__Excerpt__
Essay on Football: Why Children Should Play This Game

📌Category: Sports, Sports games
📌Words: 747
📌Pages: 3
📌Published: 13 May 2021

Football is by far one of the most widely known and hugely popular spectator sports not only in North America, but other countries as well. Throughout the decades, this sport has become safer and is now more regulated in terms of player wellbeing. Over the last few years, the N.F.L. has made 39 rule changes to improve player safety. To prevent further injury, there are now individual medical spotters who can call a timeout if they see that a player may have suffered a concussion during the previous play. Despite these growing improvements, football is still dangerous and has the potential to cause serious injury if one is not cautious. 

Allowing your child to play football will more than likely be a beneficial experience for them. Along the way, they will learn to develop better social skills, teamwork techniques, responsibility, and most importantly,  it keeps them active. Above all, your child will learn discipline.  Lauren Steele, a research journalist, says that proper discipline is one of the most important aspects of your child's development. Meaning, discipline allows children to build strong self-discipline techniques, and become more emotionally and socially mature in their later adulthood. Football is also known to help improve concentration, so if your child happens to suffer from A.D.H.D, this may be a great opportunity to help further strengthen your child's attention span.

__What is needed__
Reproduce the passage of the football essay that begins with "Essay on Football: Why" and continues through "is not cautious.", word for word.

__Collected data__
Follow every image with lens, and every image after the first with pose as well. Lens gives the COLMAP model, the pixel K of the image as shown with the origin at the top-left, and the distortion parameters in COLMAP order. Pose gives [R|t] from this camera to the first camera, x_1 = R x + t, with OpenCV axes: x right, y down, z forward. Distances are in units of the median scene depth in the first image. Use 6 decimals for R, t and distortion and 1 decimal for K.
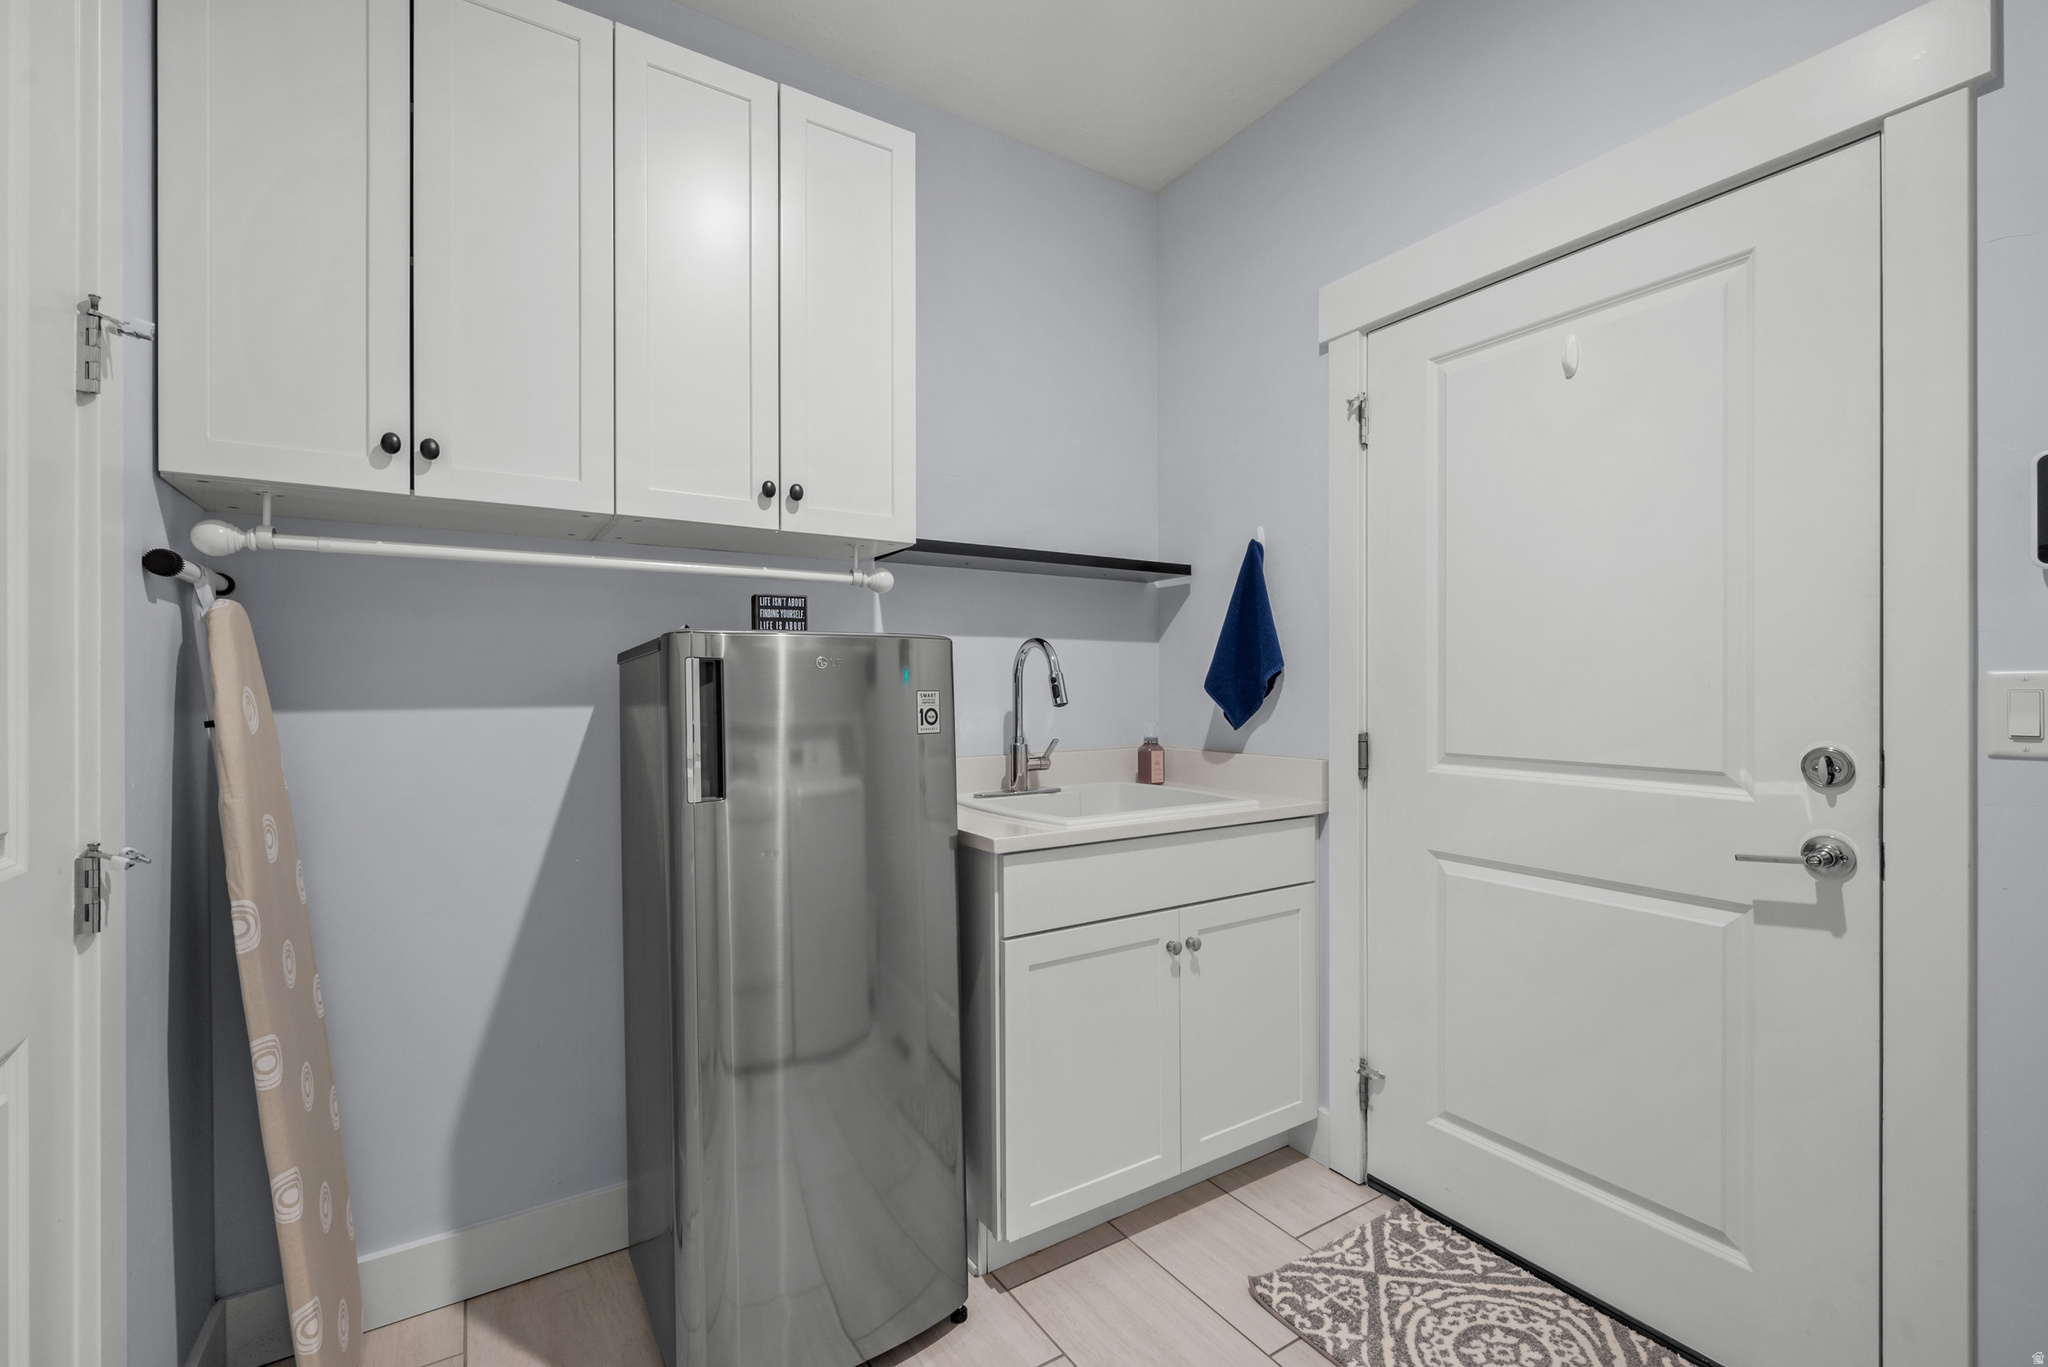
lens RADIAL K [[862.8, 0, 1019.7], [0, 862.8, 687.7], [0, 0, 1]] dist [-0.002518, 0.000167]
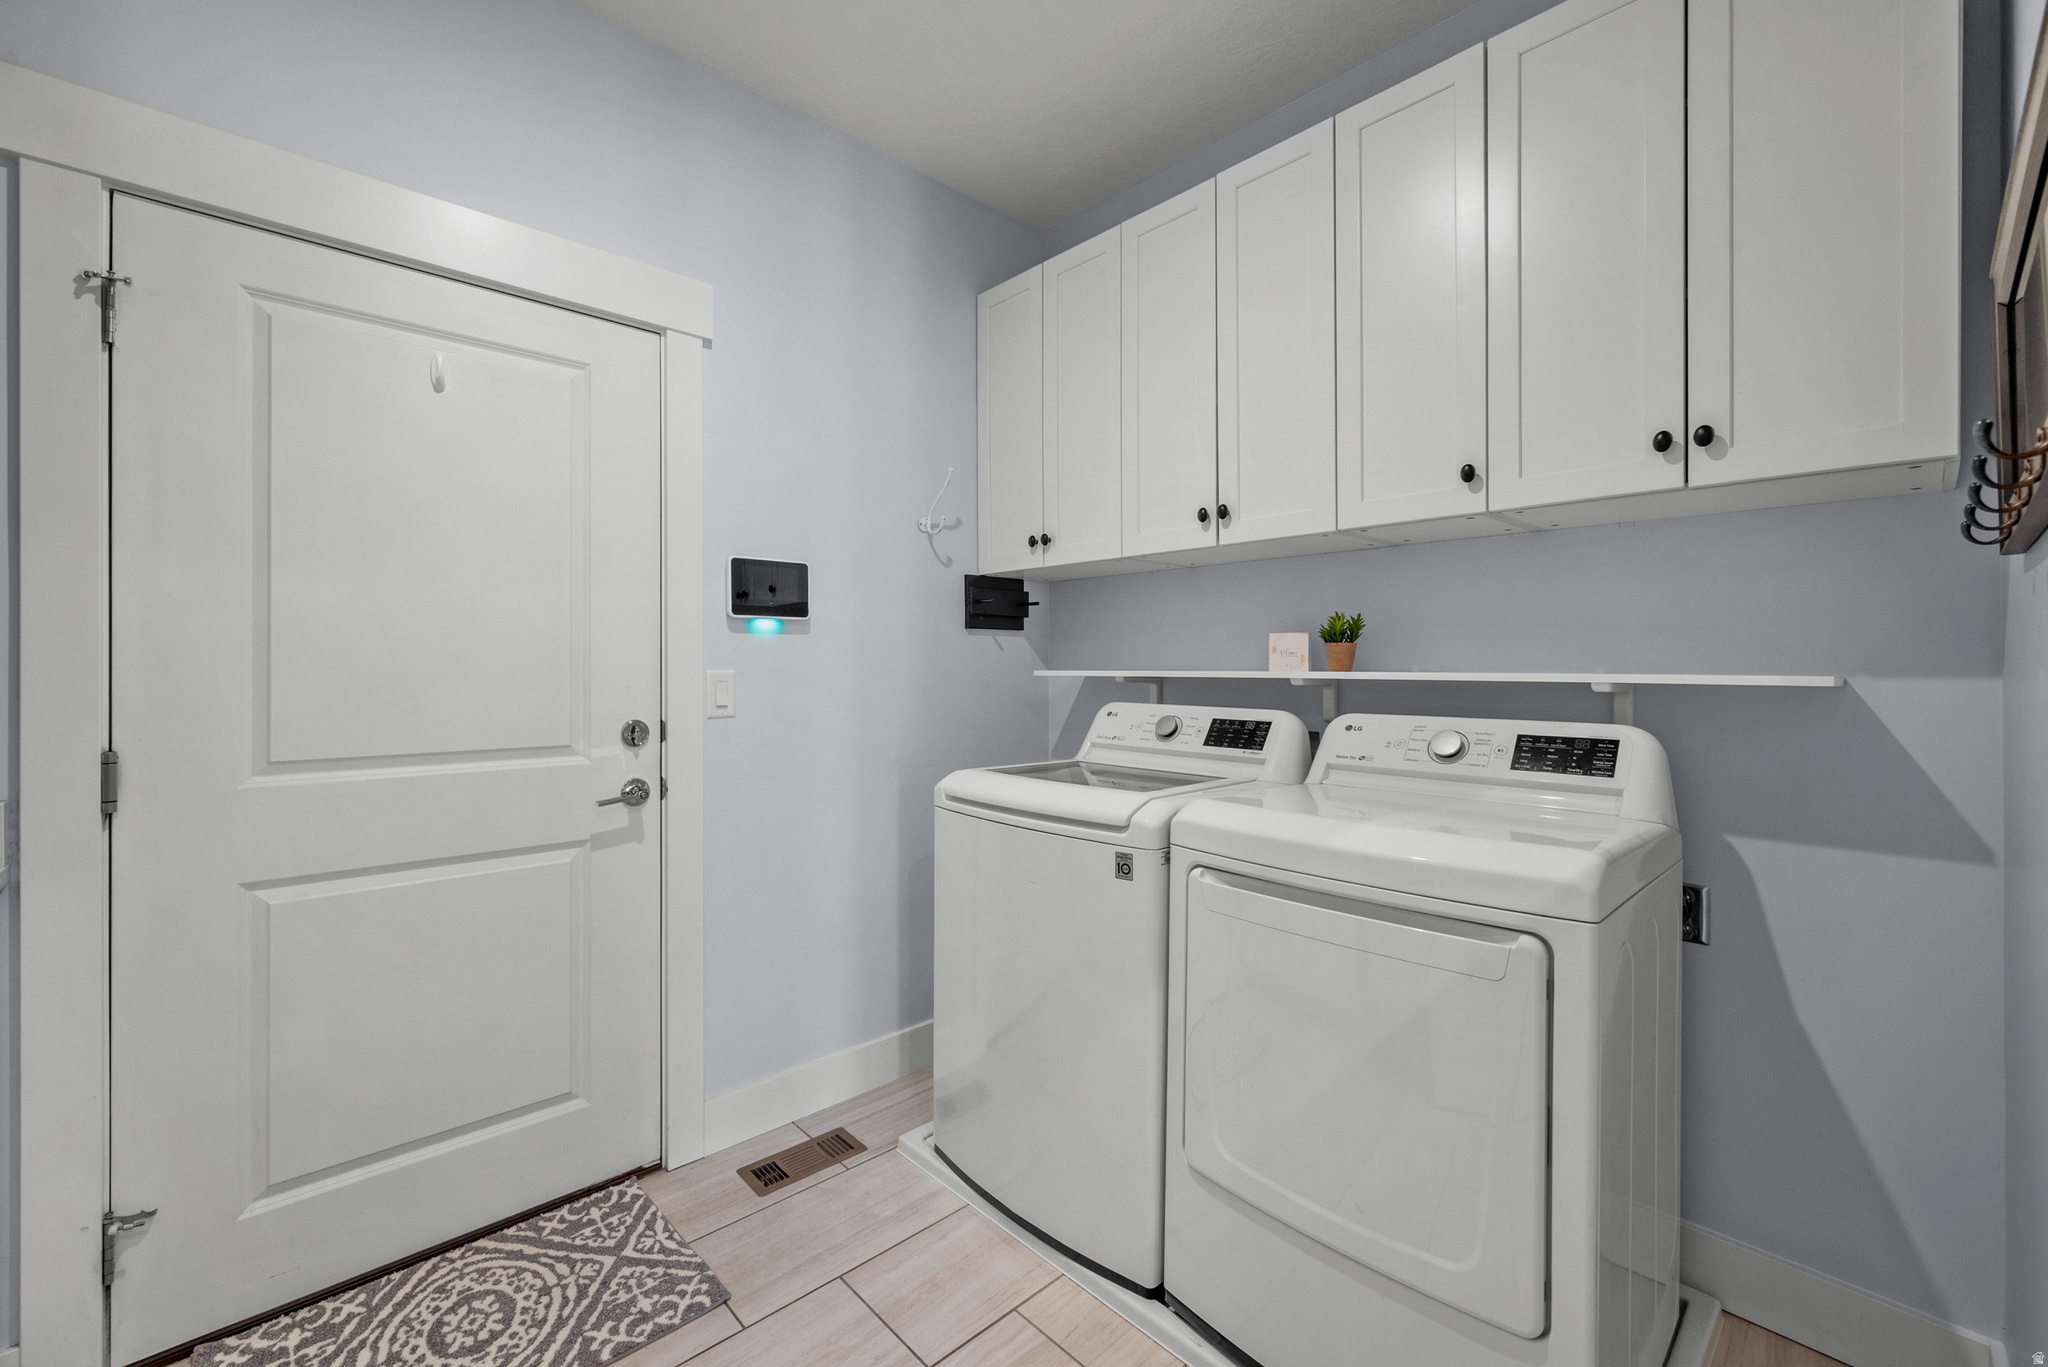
lens RADIAL K [[822.4, 0, 1019.8], [0, 822.4, 675.4], [0, 0, 1]] dist [-0.000974, 0.000281]
pose [[-0.168397, -0.002139, 0.985717, -0.508904], [0.008536, 0.999957, 0.003628, -0.007287], [-0.985682, 0.009025, -0.168371, 0.487989]]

__Worked solution__
Essay on Football: Why Children Should Play This Game

📌Category: Sports, Sports games
📌Words: 747
📌Pages: 3
📌Published: 13 May 2021

Football is by far one of the most widely known and hugely popular spectator sports not only in North America, but other countries as well. Throughout the decades, this sport has become safer and is now more regulated in terms of player wellbeing. Over the last few years, the N.F.L. has made 39 rule changes to improve player safety. To prevent further injury, there are now individual medical spotters who can call a timeout if they see that a player may have suffered a concussion during the previous play. Despite these growing improvements, football is still dangerous and has the potential to cause serious injury if one is not cautious.